- Poster
- Directed by: S. M. Sriramulu Naidu
- Written by: Muddu Krishna (dialogues)
- Screenplay by: S. M. Sriramulu Naidu
- Story by: Based on Frank Barrett's novel The Daughter of the Condemned
- Produced by: S. M. Sriramulu Naidu
- Starring: N. T. Rama Rao Savitri
- Cinematography: Sailen Boss
- Edited by: Veelu Swamy
- Music by: S. M. Subbaiah Naidu
- Production company: Pakshiraja Studios
- Release date: 11 August 1960;
- Running time: 168 minutes
- Country: India
- Language: Telugu

= Vimala (film) =

Vimala is a 1960 Indian Telugu-language film produced and directed by S. M. Sriramulu Naidu under Pakshiraja Studios banner. The film stars N. T. Rama Rao and Savitri, with the latter playing the title role of Vimala. The music is composed by S. M. Subbaiah Naidu. The story is an adaptation of Karunkuyil Kunrathu Kolai by T. S. D. Sami.But it is loosely based on The English novel 'The Daughter of the Condemned' by Frank Barrett. The film's Tamil version Maragatham starring Sivaji Ganesan and Padmini produced under the same banner was released a year earlier.

== Plot ==
During the time of British Empire, Prince Vijaya Kumar was under a tour and clutched by dacoit Ugra Simha. A plucky Vimala protects and shelters him when the two fall in love. However, Vimala's father, Anantayya, opposes it when Vijay backs. Here, Vimala seeks the cause behind it, and he spins rearward. Indeed, Anantayya is the sibling of Anathagiri's ruler, Rajeswara Prasad, and foes incriminate him under the allegation of the homicide of his brother. He breaks the bars and flees with Vimala and her mother, Rajyalakshmi, who still lives in the motherland. Following, Vimala gets into conflict with Ugra Simha, which makes father & daughter detach and reach Ananthagiri. An eccentric Appalaraya Bahadu, a puppet for sidekick Venkatappa and a Butler, rules the kingdom. Unbeknownst to Vimala, she is acquainted with her mother, Rajyalakshmi, and joins as a maid. Plus, she is surprised to view Vijay as her maternal uncle, and he is also delighted to know her identity. Now, they determined to prove Rajeswara Prasad's non-guilty. So, Vijay, in disguise, joins as a cook named Gopalam to break out the murder mystery, mingling Rajeswara Prasad & Vimala. At last, the real culprits, Appalaraya Bahadur, Venkatappa, and the Butler, are caught and found guilty of their criminal offense. Finally, the movie ends on a happy note with the reunion of the family and the marriage of Vijay & Vimala.

== Cast ==

- Savitri as Vimala / Lalitha Kumari
- N. T. Rama Rao as Vijay Kumar / Gopalam
- Gummadi as Rajeswara Prasad / Anathaiah
- Rajanala as Ugra Simha
- Relangi as Butler
- Ramana Reddy as Venkatappaiah
- K. V. S. Sarma as Appalaraya Bahadoor
- Malladi as Chidananda Swamy
- Vengalli as Viswam
- M. S. Rao as C.I.D. Inspector
- Seshagiri as Berri Shetty
- Suryakantham as Manikyamba
- Rushyendramani as Anjana Devi
- Sandhya as Rajyalakshmi Devi
- Saraswathi as Chandrika
- Balakumari as Chamanti
- Sujatha as Gowri

== Soundtrack ==
Music composed by S. M. Subbaiah Naidu. Lyrics were written by Muddu Krishna.

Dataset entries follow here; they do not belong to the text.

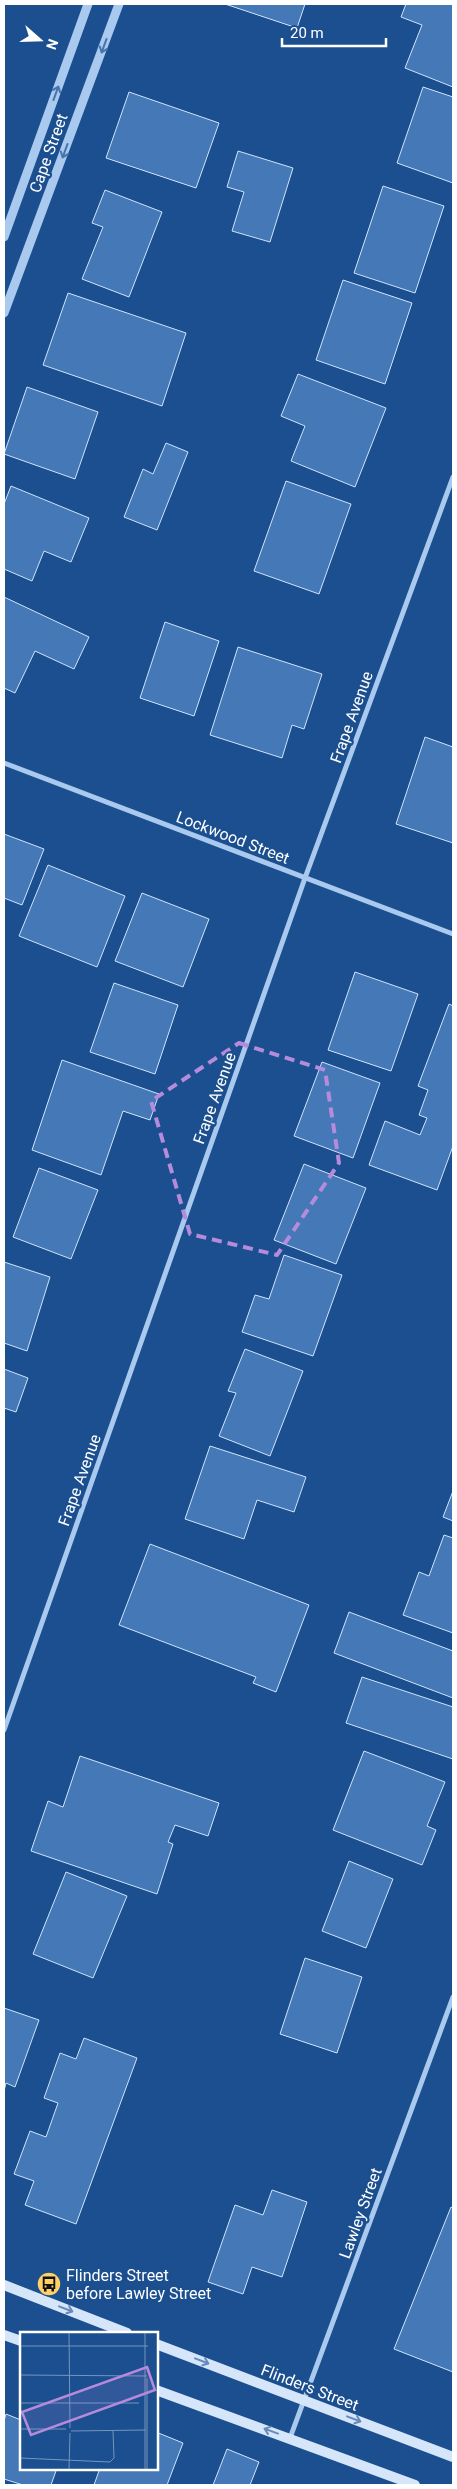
<svg xmlns="http://www.w3.org/2000/svg" width="457" height="2489" font-family="Roboto,sans-serif">
	<style>
		.building { fill: #4478b7; stroke: #cfe3fa }
		.lines { fill: none; stroke-linecap: round; stroke-linejoin: round }
		.minor { stroke: #a9c9ee; stroke-width: 5 }
		.tertiary { stroke: #a9c9ee; stroke-width: 9 }
		.secondary { stroke: #d6e6fa; stroke-width: 10 }
		.oneway { stroke: #4674ac }
		.oneway2 { stroke: #668bba }
		.marked { fill: none; stroke: #b68bdc; stroke-width: 4; stroke-dasharray: 10 6; stroke-linejoin: round }
		.labels { text-anchor: middle; stroke-width: 4.5; stroke-linejoin: round; paint-order: stroke }
		.street-label { font-size: 16px; fill: #fff; stroke: #1b4f8f }
		.poi-label { font-size: 16px; fill: #fff; stroke: #1b4f8f; text-anchor: start }
		.inset-road { fill: none; stroke: #7695bc; stroke-width: 1 }
		.view { fill: #b68bdc; fill-opacity: 0.15; stroke: #b68bdc; stroke-width: 2.5 }
		.inset-edge { fill: none; stroke: #fff; stroke-width: 2.5 }
	</style>
	<rect width="100%" height="100%" fill="#1b4f8f"/>
	<!-- building -->
	<path class="building" d="M225,4H305L297,28Z
		M406,4H453V87L405,68L422,25L401,17Z
		M423,87L453,97V183L397,163Z
		M129,92L219,123L196,188L106,158Z
		M238,151L293,168L270,242L232,231L244,192L227,187Z
		M383,186L444,206L415,293L354,273Z
		M105,190L162,212L129,297L82,279L103,227L92,223Z
		M343,280L412,303L385,384L316,360Z
		M68,293L186,333L162,406L43,365Z
		M298,374L386,408L355,487L291,461L305,426L281,416Z
		M27,387L98,412L75,479L4,454Z
		M166,443L188,452L157,530L124,517L143,469L153,474Z
		M286,481L351,504L319,594L254,571Z
		M11,486L89,518L71,562L44,551L32,581L4,569V504Z
		M4,597L89,637L74,669L35,651L15,693L4,688Z
		M165,622L219,641L194,716L140,698Z
		M238,647L322,674L304,729L292,725L282,758L210,735Z
		M425,737L453,747V843L396,824Z
		M4,834L44,849L22,905L4,898Z
		M48,865L125,896L97,967L19,936Z
		M142,893L209,919L183,987L115,961Z
		M355,972L418,994L391,1071L328,1050Z
		M114,983L178,1005L155,1074L90,1052Z
		M449,1004L453,1006V1146L437,1190L369,1165L385,1121L420,1135L427,1118L419,1115L428,1090L418,1086Z
		M62,1060L159,1094L150,1120L123,1111L101,1175L32,1150Z
		M322,1062L380,1083L353,1158L294,1136Z
		M304,1164L366,1188L336,1264L274,1240Z
		M39,1168L98,1190L71,1259L13,1237Z
		M284,1255L342,1275L313,1356L242,1332L255,1295L269,1299Z
		M4,1262L50,1277L27,1351L4,1343Z
		M245,1349L303,1371L270,1456L219,1436L236,1393L228,1391Z
		M4,1369L28,1378L16,1412L4,1408Z
		M210,1446L306,1477L294,1512L257,1500L244,1539L185,1519Z
		M453,1491V1521L443,1517Z
		M444,1535L453,1538V1633L403,1615L419,1572L429,1576Z
		M150,1544L309,1605L276,1692L253,1683L256,1677L119,1625Z
		M349,1612L453,1651V1698L334,1653Z
		M362,1677L453,1707V1759L346,1723Z
		M364,1751L445,1782L427,1826L436,1830L422,1865L333,1830Z
		M80,1756L219,1803L208,1836L175,1825L168,1842L173,1844L157,1894L31,1851L48,1801L63,1807Z
		M349,1861L393,1879L366,1948L322,1931Z
		M66,1872L127,1896L93,1978L33,1954Z
		M305,1958L362,1977L337,2053L280,2034Z
		M4,2008L39,2020L15,2087L6,2083L4,2091Z
		M84,2038L137,2058L76,2224L25,2205L34,2181L14,2174L30,2131L46,2137L58,2103L44,2098L60,2053L76,2059Z
		M272,2190L307,2202L282,2277L252,2267L243,2294L208,2282L235,2205L263,2215Z
		M451,2207L453,2208V2372L394,2349Z
		M6,2414L21,2420V2468H57L51,2485H23L4,2479V2421Z
		M156,2432L183,2443L167,2485H94L100,2468H156Z
		M227,2449L259,2462L250,2485H213Z"/>
	<g class="lines">
		<!-- minor -->
		<path class="minor" d="M4,763L453,934
			M4,1730L305,878L453,477
			M290,2438L453,1997"/>
		<!-- tertiary -->
		<path class="tertiary" d="M4,237L88,4
			M4,313L119,4"/>
		<!-- secondary -->
		<path class="secondary" d="M4,2285L127,2333
			M4,2335L21,2341
			M156,2344L453,2457
			M156,2390L415,2485"/>
	</g>
	<!-- one-way arrows -->
	<defs><path id="oneway-shaft" d="M-6 0H5M1.5-3L5.5 0L1.5 3" fill="none" stroke-width="1.6" stroke-linecap="round" stroke-linejoin="round" transform="scale(1.25)"/></defs>
	<g class="oneway">
		<use href="#oneway-shaft" transform="translate(104 46) rotate(110)"/>
		<use href="#oneway-shaft" transform="translate(56 93) rotate(-70)"/>
		<use href="#oneway-shaft" transform="translate(65 151) rotate(110)"/>
	</g>
	<g class="oneway2">
		<use href="#oneway-shaft" transform="translate(66 2309) rotate(21)"/>
		<use href="#oneway-shaft" transform="translate(202 2361) rotate(21)"/>
		<use href="#oneway-shaft" transform="translate(354 2419) rotate(21)"/>
		<use href="#oneway-shaft" transform="translate(271 2431) rotate(-160)"/>
	</g>
	<!-- marked area -->
	<path class="marked" d="M239,1043L325,1070L339,1163L277,1255L190,1234L151,1101Z"/>
	<!-- icons -->
	<defs>
		<g id="bus-disc" transform="scale(1.25)"><circle r="9.5" fill="#ffd166" stroke="#1b4f8f"/><path d="M-5-6H5V4H4V6H2V4H-2V6H-4V4H-5ZM-3.5-4V0h7V-4ZM-3.5 1.2v1.5H-2V1.2ZM2 1.2v1.5H3.5V1.2Z" fill="#111"/></g>
	</defs>
	<g fill-rule="evenodd">
		<use href="#bus-disc" x="49" y="2284"/>
	</g>
	<g class="labels">
		<!-- street labels -->
		<g class="street-label">
			<text transform="translate(48 153) rotate(-70)" y="6">Cape Street</text>
			<text transform="translate(351 717) rotate(-70)" y="6">Frape Avenue</text>
			<text transform="translate(233 837) rotate(21)" y="6">Lockwood Street</text>
			<text transform="translate(214 1098) rotate(-70)" y="6">Frape Avenue</text>
			<text transform="translate(79 1480) rotate(-70)" y="6">Frape Avenue</text>
			<text transform="translate(360 2213) rotate(-70)" y="6">Lawley Street</text>
			<text transform="translate(310 2387) rotate(21)" y="6">Flinders Street</text>
		</g>
		<!-- poi labels -->
		<g class="poi-label">
			<text x="66" y="2281">Flinders Street<tspan x="66" dy="18">before Lawley Street</tspan></text>
		</g>
	</g>
	<!-- overview -->
	<g transform="translate(20 2332)">
		<rect width="138" height="138" fill="#1b4f8f"/>
		<path class="inset-road" d="M49,0L50,96M0,14H128M0,43L127,44M127,46V137M0,71H119M0,97H46M51,99L126,98M0,126L90,130L94,126L93,99M49,137L50,101M125,137V0"/>
		<path class="view" d="M127,35L135,58L11,103L2,80Z"/>
		<rect width="138" height="138" class="inset-edge"/>
	</g>
	<!-- border -->
	<rect width="457" height="2489" fill="none" stroke="#ffffff" stroke-width="10"/>
	<!-- north arrow -->
	<g transform="translate(40 40) rotate(110)" stroke="#1b4f8f" stroke-width="4" paint-order="stroke">
	<path d="M0-4L9 19L0 12L-9 19Z" fill="#ffffff"/>
	<text y="-8" font-size="14" font-weight="bold" text-anchor="middle" fill="#ffffff">N</text>
	</g>
	<!-- scale -->
	<path d="M282 38v8h104v-8" fill="none" stroke="#ffffff" stroke-width="2.5"/>
	<text x="290" y="38" font-size="15" fill="#ffffff" stroke="#1b4f8f" stroke-width="4" paint-order="stroke">20 m</text>
</svg>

| Song title | Singers | Length |
|---|---|---|
| "Kannula veluge" | Ghantasala, Radha Jayalakshmi | 6:29 |
| "Neeli Vennela" | Radha Jayalakshmi | 4:07 |
| "Kannullo Nee Bomma Choodu" | Ghantasala, Radha Jayalakshmi | 3:14 |
| "Chinni Latavole" | K. Jamuna Rani, A. P. Komala | 2:52 |
| "Erra Erranidana" | Madhavapeddi Satyam, A. P. Komala | 2:38 |
| "Kaavaave Amma" | Radha Jayalakshmi | 3:06 |
| "Takkari Daana" | Pithapuram, K. Jamuna Rani | 3:41 |

== Reception ==
The Indian Express wrote, "The director has made capital use of Savithri in the first half of the picture to keep the spell of glamour aglow and the last stages are prolonged by a series of comic diversions".